Had this end result played out the "normal" way -- and had it not been Wal-Mart -- I don't think you'd be seeing the outrage.
In a normal situation, Wal-Mart (and/or its insurer) would pay all the bills related to one of their insured being hurt by a third at-fault party. And then the entity that paid out the benefits to the injured would go after the at-fault party or their insurer, and the entity that paid out the benefit to their insured would be "made whole" for what they paid out.

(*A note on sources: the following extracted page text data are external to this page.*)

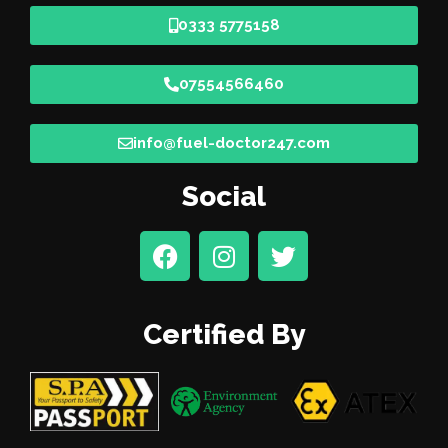
0333 5775158
07554566460
info@fuel-doctor247.com
Social
Certified By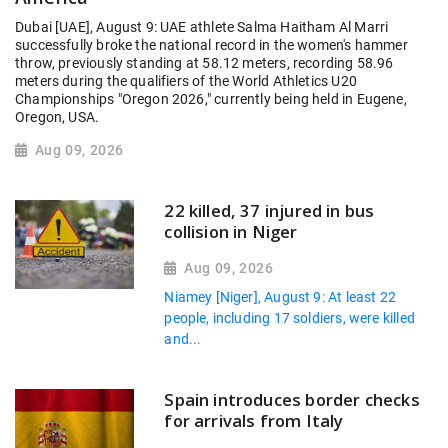
Dubai [UAE], August 9: UAE athlete Salma Haitham Al Marri
successfully broke the national record in the women's hammer
throw, previously standing at 58.12 meters, recording 58.96
meters during the qualifiers of the World Athletics U20
Championships "Oregon 2026," currently being held in Eugene,
Oregon, USA.
Aug 09, 2026
22 killed, 37 injured in bus
collision in Niger
Aug 09, 2026
Niamey [Niger], August 9: At least 22
people, including 17 soldiers, were killed
and...
Spain introduces border checks
for arrivals from Italy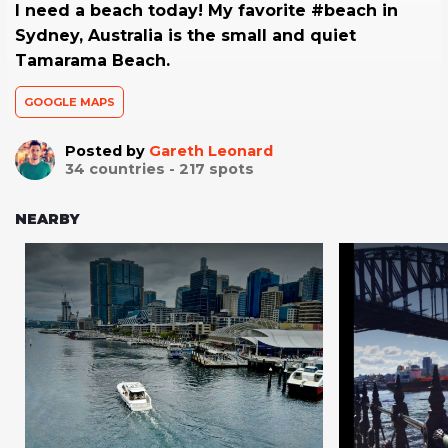
I need a beach today! My favorite #beach in
Sydney, Australia is the small and quiet
Tamarama Beach.
GOOGLE MAPS
Posted by
Gareth Leonard
34
countries -
217
spots
NEARBY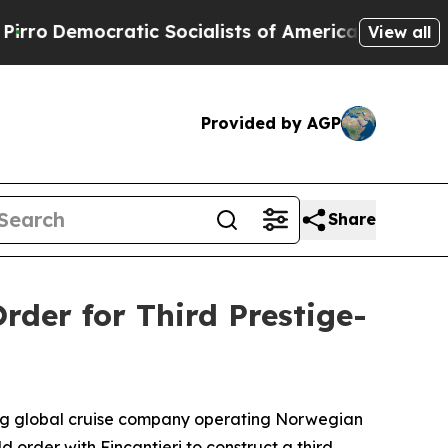
atic Socialists of America Propose Radical Ove
View all
Provided by AGP
Share
der for Third Prestige-
ng global cruise company operating Norwegian
order with Fincantieri to construct a third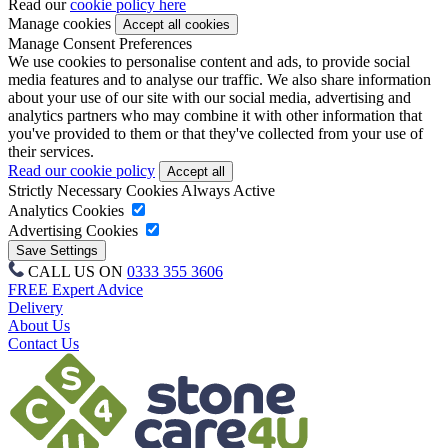
Read our
cookie policy here
Manage cookies
Manage Consent Preferences
We use cookies to personalise content and ads, to provide social
media features and to analyse our traffic. We also share information
about your use of our site with our social media, advertising and
analytics partners who may combine it with other information that
you've provided to them or that they've collected from your use of
their services.
Read our cookie policy
Strictly Necessary Cookies
Always Active
Analytics Cookies
Advertising Cookies
CALL US ON
0333 355 3606
FREE Expert Advice
Delivery
About Us
Contact Us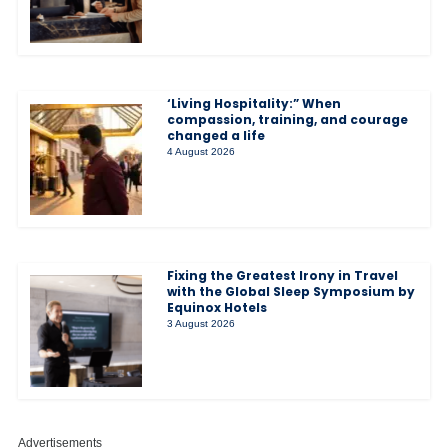
‘Living Hospitality:” When
compassion, training, and courage
changed a life
4 August 2026
Fixing the Greatest Irony in Travel
with the Global Sleep Symposium by
Equinox Hotels
3 August 2026
Advertisements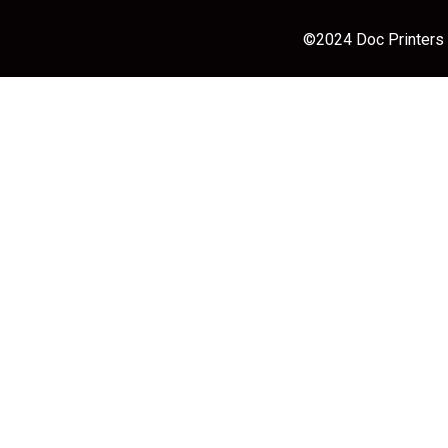
©2024 Doc Printers |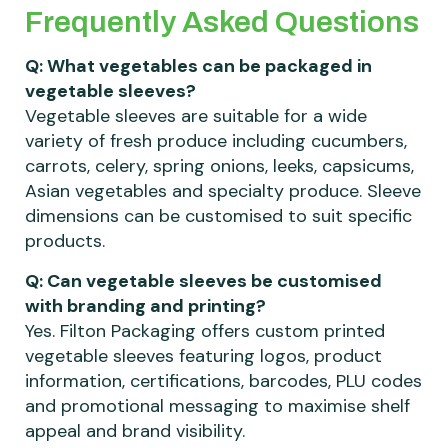
Frequently Asked Questions
Q: What vegetables can be packaged in
vegetable sleeves?
Vegetable sleeves are suitable for a wide
variety of fresh produce including cucumbers,
carrots, celery, spring onions, leeks, capsicums,
Asian vegetables and specialty produce. Sleeve
dimensions can be customised to suit specific
products.
Q: Can vegetable sleeves be customised
with branding and printing?
Yes. Filton Packaging offers custom printed
vegetable sleeves featuring logos, product
information, certifications, barcodes, PLU codes
and promotional messaging to maximise shelf
appeal and brand visibility.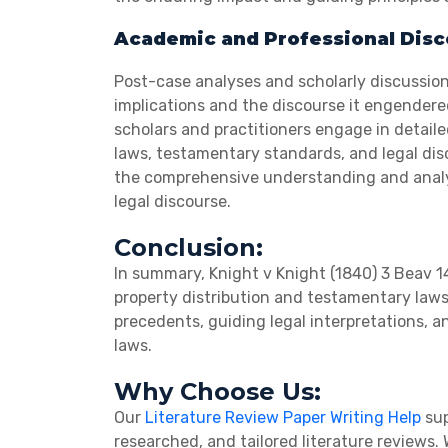
Academic and Professional Dis
Post-case analyses and scholarly discussion
implications and the discourse it engendere
scholars and practitioners engage in detaile
laws, testamentary standards, and legal disc
the comprehensive understanding and analysi
legal discourse.
Conclusion:
In summary, Knight v Knight (1840) 3 Beav 1
property distribution and testamentary laws.
precedents, guiding legal interpretations,
laws.
Why Choose Us:
Our
Literature Review Paper Writing Help
sup
researched, and tailored literature reviews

If it played out that way, WMT's lawyers could have directly sued the trucking company to recover the actual damages they paid out to their insured. That's the way subrogation *normally* works. Only any damages above and beyond actual medical bills would likely go to the injured (in the form of pain and suffering claims, punitive damages, and lost income claims). Or else you'd see two separate suits -- one from the insurer who paid out and the other from the injured victim -- each going after different types of damages as appropriate.
So in the end, it turned out how it normally did. The one slimy thing WMT did is to NOT use its own lawyers or insurers to sue the trucking company, but instead not helping the injured in the lawsuit but ready to pounce on whatever settlement they received. Even though it's common for insurance contracts to specify they can get their payouts back from any money received from at-fault parties, the *way* they did this doesn't pass the smell test.